▶ _Page text_:
======
I have been reading this little book:

moretti_maps.jpg

Graphs Maps Trees: Abstract Models for a Literary Theory (2005) by Franco Moretti.
It's pretty short -- three essays that fill just over 100 pages -- but it's sparking some big ideas.

I'll just quote from the opening pages:

To begin with, this is an essay on literary history: literature, the old territory (more or less), unlike the drift towards other discourses so typical of recent years. But within that old territory, a new object of study: instead of concrete, individual works, a trio of artificial constructs -- graphs, maps, and trees -- in which the reality of the text undergoes a process of deliberate reduction and abstraction.

... But their consequences are on the other hand extremely concrete: graphs, maps, and trees place the literary field literally in front of our eyes--and show us how little we still know about it. It is a double lesson, of humility and euphoria at the same time: humility for what literary history has accomplished so far (not enough), and euphoria for what still remains to be done (a lot). Here, the methodology of the book reveals its pragmatic ambition: for me, abstraction is not an end in itself, but a way to widen the domain of the literary historian, and enrich its internal problematic. How this may be done is what I will try to explain. (1-2)

Ever since I started working in Fales I have felt that same combination of humility and euphoria when I confront the very concrete books on our shelves. There are just too many for even the most dedicated reader to consume in a lifetime, let alone digest and interpret.

I intend to chip away at this Big Idea here in the coming weeks, but the nub of my gist is that there is a role for the library/librarian in presenting our holdings to our users in entirely new ways. What if our users don't want to read our books but do something entirely else? What if they just want to graph them? What if they want to build charts and maps?

These are certainly things I want to do, and I know the technology to do it is out there. Stay tuned while I try to figure it all out.
======
▶ _Data provided_:
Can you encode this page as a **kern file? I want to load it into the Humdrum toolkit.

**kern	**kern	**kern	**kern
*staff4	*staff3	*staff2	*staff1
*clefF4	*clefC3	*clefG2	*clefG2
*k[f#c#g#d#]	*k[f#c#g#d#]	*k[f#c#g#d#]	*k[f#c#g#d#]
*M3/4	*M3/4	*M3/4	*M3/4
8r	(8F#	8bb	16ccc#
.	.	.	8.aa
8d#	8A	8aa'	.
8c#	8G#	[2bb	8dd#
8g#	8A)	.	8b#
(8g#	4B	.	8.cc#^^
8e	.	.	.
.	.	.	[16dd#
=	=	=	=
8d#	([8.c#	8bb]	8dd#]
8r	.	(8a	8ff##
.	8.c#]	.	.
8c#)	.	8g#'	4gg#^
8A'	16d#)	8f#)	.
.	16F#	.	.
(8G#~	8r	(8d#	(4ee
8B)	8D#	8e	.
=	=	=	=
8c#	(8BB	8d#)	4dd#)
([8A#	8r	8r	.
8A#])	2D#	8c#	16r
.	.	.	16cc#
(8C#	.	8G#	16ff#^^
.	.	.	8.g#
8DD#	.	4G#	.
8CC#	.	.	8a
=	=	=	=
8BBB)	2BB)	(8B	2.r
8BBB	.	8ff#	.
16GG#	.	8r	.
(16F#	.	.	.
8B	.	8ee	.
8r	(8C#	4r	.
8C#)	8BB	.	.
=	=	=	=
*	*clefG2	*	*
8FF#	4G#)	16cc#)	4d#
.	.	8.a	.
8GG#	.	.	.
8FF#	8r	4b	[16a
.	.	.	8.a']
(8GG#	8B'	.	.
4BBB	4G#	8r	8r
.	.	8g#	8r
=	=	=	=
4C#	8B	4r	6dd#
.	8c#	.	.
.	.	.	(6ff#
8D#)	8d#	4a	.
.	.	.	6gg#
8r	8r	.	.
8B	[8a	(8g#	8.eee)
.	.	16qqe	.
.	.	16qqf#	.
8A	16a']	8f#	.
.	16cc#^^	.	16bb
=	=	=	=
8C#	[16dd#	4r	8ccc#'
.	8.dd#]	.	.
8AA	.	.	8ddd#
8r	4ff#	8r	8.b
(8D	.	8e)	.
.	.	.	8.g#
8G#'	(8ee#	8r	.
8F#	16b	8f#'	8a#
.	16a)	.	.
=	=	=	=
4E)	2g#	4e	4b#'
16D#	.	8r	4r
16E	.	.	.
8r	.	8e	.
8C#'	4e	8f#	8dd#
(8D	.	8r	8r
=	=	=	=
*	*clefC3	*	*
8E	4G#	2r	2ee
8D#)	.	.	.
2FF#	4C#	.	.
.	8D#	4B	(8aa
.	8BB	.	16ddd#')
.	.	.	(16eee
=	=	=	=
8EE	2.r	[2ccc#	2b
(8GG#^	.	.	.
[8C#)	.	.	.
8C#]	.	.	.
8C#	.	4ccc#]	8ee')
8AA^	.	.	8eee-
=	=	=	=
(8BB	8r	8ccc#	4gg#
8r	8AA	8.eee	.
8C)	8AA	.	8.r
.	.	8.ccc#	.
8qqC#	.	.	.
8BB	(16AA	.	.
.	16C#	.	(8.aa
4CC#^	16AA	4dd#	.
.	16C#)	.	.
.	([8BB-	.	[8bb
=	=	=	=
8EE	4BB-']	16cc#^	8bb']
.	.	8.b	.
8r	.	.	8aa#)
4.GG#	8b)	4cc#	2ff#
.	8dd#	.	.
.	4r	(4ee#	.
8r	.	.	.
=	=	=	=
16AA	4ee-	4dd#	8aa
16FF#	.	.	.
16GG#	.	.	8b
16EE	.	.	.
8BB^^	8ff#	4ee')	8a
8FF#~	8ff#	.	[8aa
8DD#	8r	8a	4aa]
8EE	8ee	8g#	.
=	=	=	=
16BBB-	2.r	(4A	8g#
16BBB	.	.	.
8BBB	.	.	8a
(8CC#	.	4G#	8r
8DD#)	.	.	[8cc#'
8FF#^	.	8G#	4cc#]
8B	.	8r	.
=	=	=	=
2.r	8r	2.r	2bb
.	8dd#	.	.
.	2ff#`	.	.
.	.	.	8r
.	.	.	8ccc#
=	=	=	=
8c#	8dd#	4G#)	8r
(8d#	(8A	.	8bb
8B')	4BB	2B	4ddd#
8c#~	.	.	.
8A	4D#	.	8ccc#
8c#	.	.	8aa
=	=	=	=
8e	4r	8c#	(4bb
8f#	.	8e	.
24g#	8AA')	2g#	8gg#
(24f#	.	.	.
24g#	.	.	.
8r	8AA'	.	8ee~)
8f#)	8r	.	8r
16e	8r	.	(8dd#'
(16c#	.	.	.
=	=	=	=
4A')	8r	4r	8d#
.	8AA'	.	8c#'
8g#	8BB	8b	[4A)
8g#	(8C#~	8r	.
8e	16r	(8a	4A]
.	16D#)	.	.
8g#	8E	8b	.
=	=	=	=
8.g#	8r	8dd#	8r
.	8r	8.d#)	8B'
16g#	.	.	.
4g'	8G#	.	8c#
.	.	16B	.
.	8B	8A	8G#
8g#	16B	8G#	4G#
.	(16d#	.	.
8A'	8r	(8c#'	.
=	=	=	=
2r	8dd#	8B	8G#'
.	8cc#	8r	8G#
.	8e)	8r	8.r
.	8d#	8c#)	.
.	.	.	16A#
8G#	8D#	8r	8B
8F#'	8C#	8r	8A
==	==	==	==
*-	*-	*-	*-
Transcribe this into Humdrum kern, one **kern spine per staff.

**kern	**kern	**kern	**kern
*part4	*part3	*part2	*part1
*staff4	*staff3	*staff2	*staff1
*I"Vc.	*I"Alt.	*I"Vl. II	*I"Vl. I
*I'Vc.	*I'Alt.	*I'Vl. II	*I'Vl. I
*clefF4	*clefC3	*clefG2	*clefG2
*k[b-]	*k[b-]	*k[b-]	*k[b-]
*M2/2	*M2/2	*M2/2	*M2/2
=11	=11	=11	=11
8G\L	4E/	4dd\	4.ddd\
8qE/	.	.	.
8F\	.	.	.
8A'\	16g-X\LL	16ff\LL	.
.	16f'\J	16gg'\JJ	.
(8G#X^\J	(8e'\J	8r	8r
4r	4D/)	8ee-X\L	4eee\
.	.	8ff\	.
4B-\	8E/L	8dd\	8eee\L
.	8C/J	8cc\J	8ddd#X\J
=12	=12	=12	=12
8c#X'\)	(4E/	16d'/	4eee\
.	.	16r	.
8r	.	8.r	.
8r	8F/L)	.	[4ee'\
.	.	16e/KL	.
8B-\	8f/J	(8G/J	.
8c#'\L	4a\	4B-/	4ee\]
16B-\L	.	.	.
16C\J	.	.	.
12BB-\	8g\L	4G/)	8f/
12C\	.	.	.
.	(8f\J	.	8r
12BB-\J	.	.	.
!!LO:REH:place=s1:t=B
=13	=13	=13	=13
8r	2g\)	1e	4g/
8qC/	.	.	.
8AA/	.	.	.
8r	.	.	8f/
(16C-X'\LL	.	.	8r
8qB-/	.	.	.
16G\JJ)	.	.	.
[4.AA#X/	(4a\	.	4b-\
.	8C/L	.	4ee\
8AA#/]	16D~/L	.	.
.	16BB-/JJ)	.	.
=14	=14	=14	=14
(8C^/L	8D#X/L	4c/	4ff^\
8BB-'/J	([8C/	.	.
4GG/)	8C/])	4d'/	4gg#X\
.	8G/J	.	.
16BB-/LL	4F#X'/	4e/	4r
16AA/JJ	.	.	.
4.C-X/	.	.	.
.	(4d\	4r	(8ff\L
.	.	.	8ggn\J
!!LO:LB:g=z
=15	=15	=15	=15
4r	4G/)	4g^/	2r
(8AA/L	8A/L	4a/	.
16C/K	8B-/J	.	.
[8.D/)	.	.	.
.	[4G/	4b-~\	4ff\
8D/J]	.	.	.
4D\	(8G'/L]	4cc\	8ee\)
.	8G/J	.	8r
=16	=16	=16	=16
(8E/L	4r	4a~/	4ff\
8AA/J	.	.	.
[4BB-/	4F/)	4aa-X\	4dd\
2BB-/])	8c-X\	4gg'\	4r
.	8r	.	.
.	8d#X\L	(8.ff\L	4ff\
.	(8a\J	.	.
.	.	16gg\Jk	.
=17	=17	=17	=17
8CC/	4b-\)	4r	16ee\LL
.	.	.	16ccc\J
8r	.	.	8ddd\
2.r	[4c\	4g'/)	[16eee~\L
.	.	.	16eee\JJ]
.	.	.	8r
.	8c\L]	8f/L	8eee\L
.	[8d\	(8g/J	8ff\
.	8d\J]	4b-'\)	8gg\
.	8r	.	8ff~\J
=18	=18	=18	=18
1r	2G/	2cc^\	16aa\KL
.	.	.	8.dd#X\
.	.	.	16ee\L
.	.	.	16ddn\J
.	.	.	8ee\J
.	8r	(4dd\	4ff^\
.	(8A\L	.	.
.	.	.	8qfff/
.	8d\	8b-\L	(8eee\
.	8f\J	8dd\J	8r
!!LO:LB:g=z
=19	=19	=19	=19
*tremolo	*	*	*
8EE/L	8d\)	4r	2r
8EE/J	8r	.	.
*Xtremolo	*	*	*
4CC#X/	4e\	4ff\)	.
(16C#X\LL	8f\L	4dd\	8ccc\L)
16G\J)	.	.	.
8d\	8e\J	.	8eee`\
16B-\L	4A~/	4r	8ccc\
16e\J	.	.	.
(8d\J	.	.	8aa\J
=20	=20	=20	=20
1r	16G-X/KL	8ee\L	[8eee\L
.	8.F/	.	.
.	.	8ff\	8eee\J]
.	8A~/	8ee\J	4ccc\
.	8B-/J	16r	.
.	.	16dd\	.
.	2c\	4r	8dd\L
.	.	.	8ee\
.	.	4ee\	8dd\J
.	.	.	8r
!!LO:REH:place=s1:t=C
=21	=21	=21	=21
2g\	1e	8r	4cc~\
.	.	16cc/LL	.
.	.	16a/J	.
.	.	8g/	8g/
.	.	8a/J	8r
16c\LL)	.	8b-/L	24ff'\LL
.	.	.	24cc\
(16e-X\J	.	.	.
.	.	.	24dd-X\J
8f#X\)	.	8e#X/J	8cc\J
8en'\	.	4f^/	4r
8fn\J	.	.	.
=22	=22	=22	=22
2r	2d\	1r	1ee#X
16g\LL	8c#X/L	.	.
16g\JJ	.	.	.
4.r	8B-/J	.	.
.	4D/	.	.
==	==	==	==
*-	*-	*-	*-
======
▶ _Problem_:
Continue the blog post about Moretti's Graphs, Maps, Trees and library holdings, starting after its last sentence.

▶ _Written response_:
July 11, 2008

More Moretti

Deducing from the form of an object the forces that have been at work: this is the most elegant definition ever of what literary sociology should be. (57)

The sentence above is lifted from the "Maps" chapter of Graphs, Maps, Trees and I quite like this definition of "literary sociology." But I do have a problem with some of Moretti's data, particularly his data regarding the life cycle of genres and some of his map data. It seems to me he is working with highly subjective categories. While he admits the imperfection of his methods, it strikes me that there is plenty of work to be done that doesn't involve so much subjective data gathering.

Bibliography and book history are all about examining the forces that shape the form of any work or text. Forces such as printing technology, paper making, trends in graphic design, advertising, mass production, mass consumption, and many others. Think of the ways railroads altered the physical distribution of books, reading habits of travelers, and the contents of the books themselves, for example.

Try to imagine a map that displays all known printing establishments in North America in 1700. There's a nice chunk of quantitative data. Juxtapose that with a map of the same industry in 1800, 1850 and so on. Add to these maps details of roads, canals, and (eventually) railroads.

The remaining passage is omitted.